I understand that tidymodels' tune tune_grid()method collects out-of-sample-metrics using the metrics parameter. However, how can I also collect in-sample metrics?

I do not only want to collect metrics for predictions, but also assess my models fit on the data it was trained on. This is helpful when assessing whether any model overfits.

Thanks for your help!

This is my first post on this forum, so please be gentle and let me know how I can improve my questioning.

1 Like

You would probably use the extract option in the control function to save the models, then re-predict on the training set. Alternatively, you could add an rsample::apparent() rsplit to the rsample object, but that would bias the metrics that are automatically produced.'

If that sounds like a pain (and it does to me) that due to our avoidance of using these statistics. I can see wanting to get them from demonstration purposes but we don't want to facilitate their use in people's ordinary workflows.

2 Likes

Thanks, @Max! Yes, it does sound like a pain, but a bearable one.

Just out of curiosity: What is the fundamental reason behind not wanting to expose an in-sample validation workflow for tune_grid()? Would one not even consider it good practice to check for overfitting during hyperparameter optimization? Having knowledge of overfitting would enable one to adjust model parameters accordingly, potentially leading to a robust model in a shorter amount of time than if not checking for overfitting.

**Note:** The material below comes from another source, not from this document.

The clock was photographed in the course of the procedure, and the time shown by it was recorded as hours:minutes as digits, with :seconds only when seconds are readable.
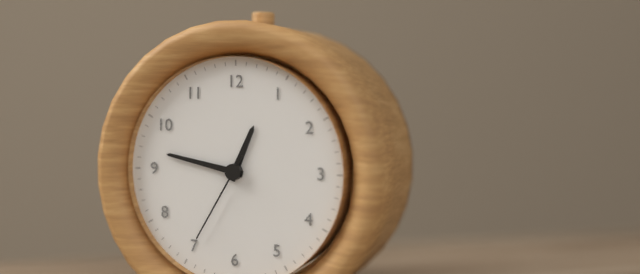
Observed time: 12:47:35
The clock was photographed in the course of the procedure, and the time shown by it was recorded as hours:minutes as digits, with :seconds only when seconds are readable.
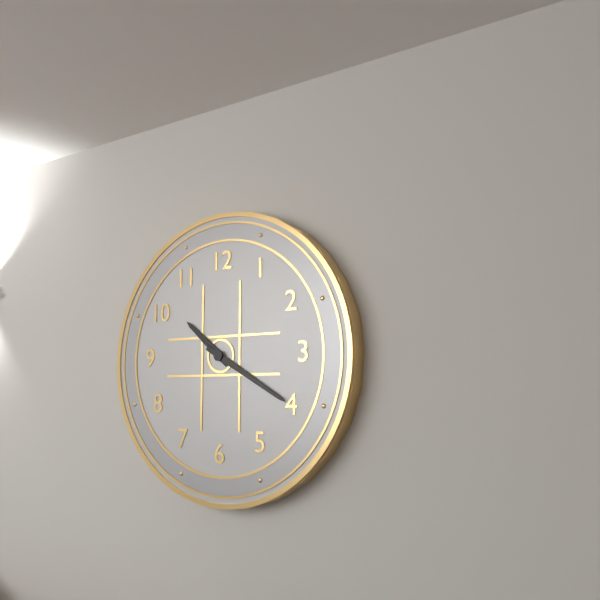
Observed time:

You check for overfitting with the out-of-sample results. With the in-sample results, you wouldn't know if it were overfitting or was just a really good model.

The in-sample results can be horribly biased and the bias depends on the data and model. They don't have much utility beyond showing that they should not be used.

Thanks! To clarify, I am talking about detecting overfitting by comparing the model's fit on in-sample vs. out-of-sample data – not at looking at the two in isolation. For example, if a model would fit in-sample data really well but would show considerably worse performance for out-of-sample data, that could be a signal of overfitting. It is in that regard that I see value in looking at in-sample predictions.